The Silenced Pandemic? Reconstructing History and Spatiality of EU’s Biopolitics on Antimicrobial Resistance.
Nora Molinari (SFB 1199 & TU Dresden)& Judith Miggelbrink (SFB 1199 & TU Dresden)
SFB 1199 (Leipzig U)
Until now, tracing the genealogical lines of EEC/EU Antibiotic Resistance policy has been a gap in social science research that has focused on the policies of individual countries. This Working Paper raises the question how Antimicrobial Resistance (AMR) has developed as an epistemic object in terms of biopolitical and spatial regulatory design of EEC/EU. It also asks what cultural ideas and imaginations have been associated with antibiotics since their introduction. To this end, a historical discourse analysis was conducted combining the perspectives of human geography and historical sociology.

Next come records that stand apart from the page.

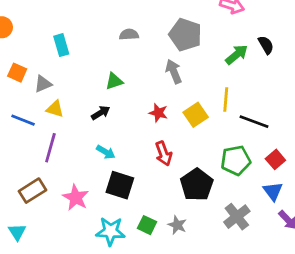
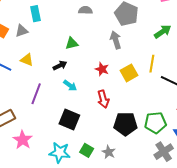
gray triangle: (43, 84) -> (22, 31), moved
purple line: (50, 148) -> (36, 94), moved
cyan arrow: (106, 152) -> (70, 85), moved
green pentagon: (236, 160) -> (155, 123), moved
black pentagon: (197, 185) -> (125, 124), turned 30
pink star: (76, 198) -> (23, 140), moved
gray cross: (237, 217) -> (164, 152), moved

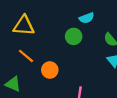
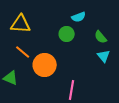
orange circle: (50, 70) -> (45, 65), size x1.5

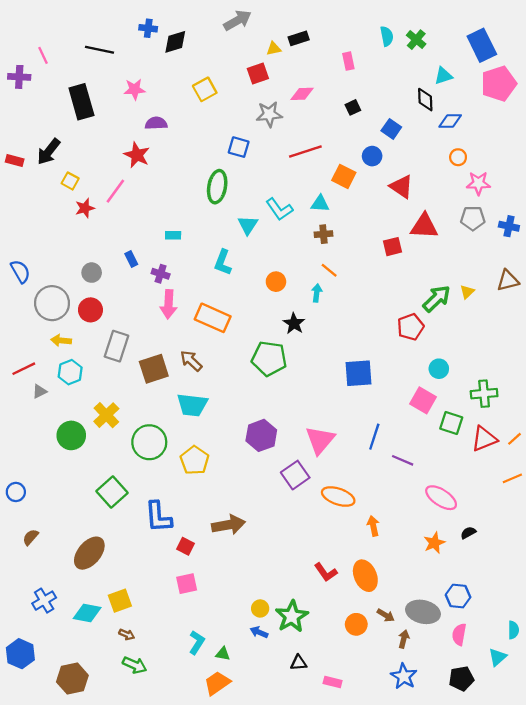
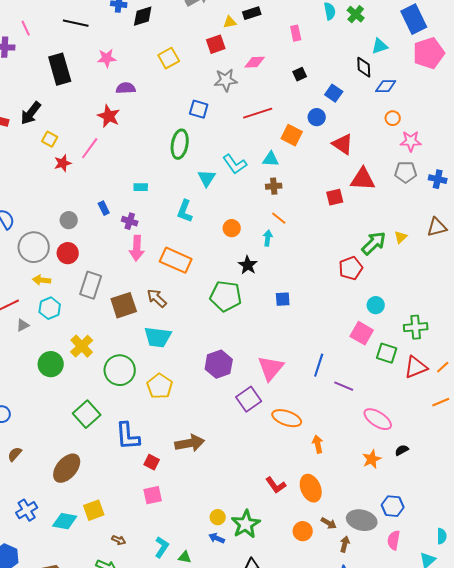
blue square: (359, 373) -> (283, 299), moved, size x0.6
brown arrow: (127, 634) -> (119, 540), moved

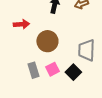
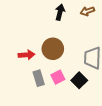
red arrow: (21, 24) -> (26, 55), moved

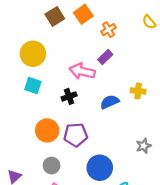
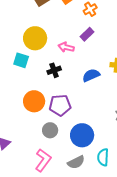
yellow circle: (33, 54) -> (35, 38), moved
pink arrow: (82, 71) -> (66, 47), size x0.7
gray circle: (52, 166) -> (50, 130), moved

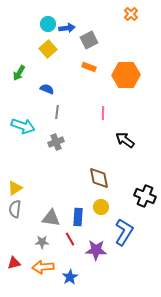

First cases of resistance occurred at short intervals with the introduction of new antibiotics in both human and veterinary medicine, and the discovery of the mechanism of horizontal gene transfer attracted global attention in the 1960s. Nevertheless, the belief in the need for an expansionary mode of production outweighed scientific doubt and the longer-term health of the population, so that regulatory interventions were more appearance than substance. Only in the wake of the geopolitical rise of the EU and BRICS countries and new ‘pandemic risks’, a general turn to security dispositif and neoliberal-individualist governmentality rearranged the coordinates of AMR policy to some extent. The interpretation of our present as a “multi-crisis”, which has become increasingly established in the “West” in the wake of climate crisis and Covid19, is apparently contributing to an increasing assessment of AMR as an unintended side-effect of an expansionary economy and lifestyle, with no regulatory responses to date that address systemic causes rather than suggesting a fiction of control.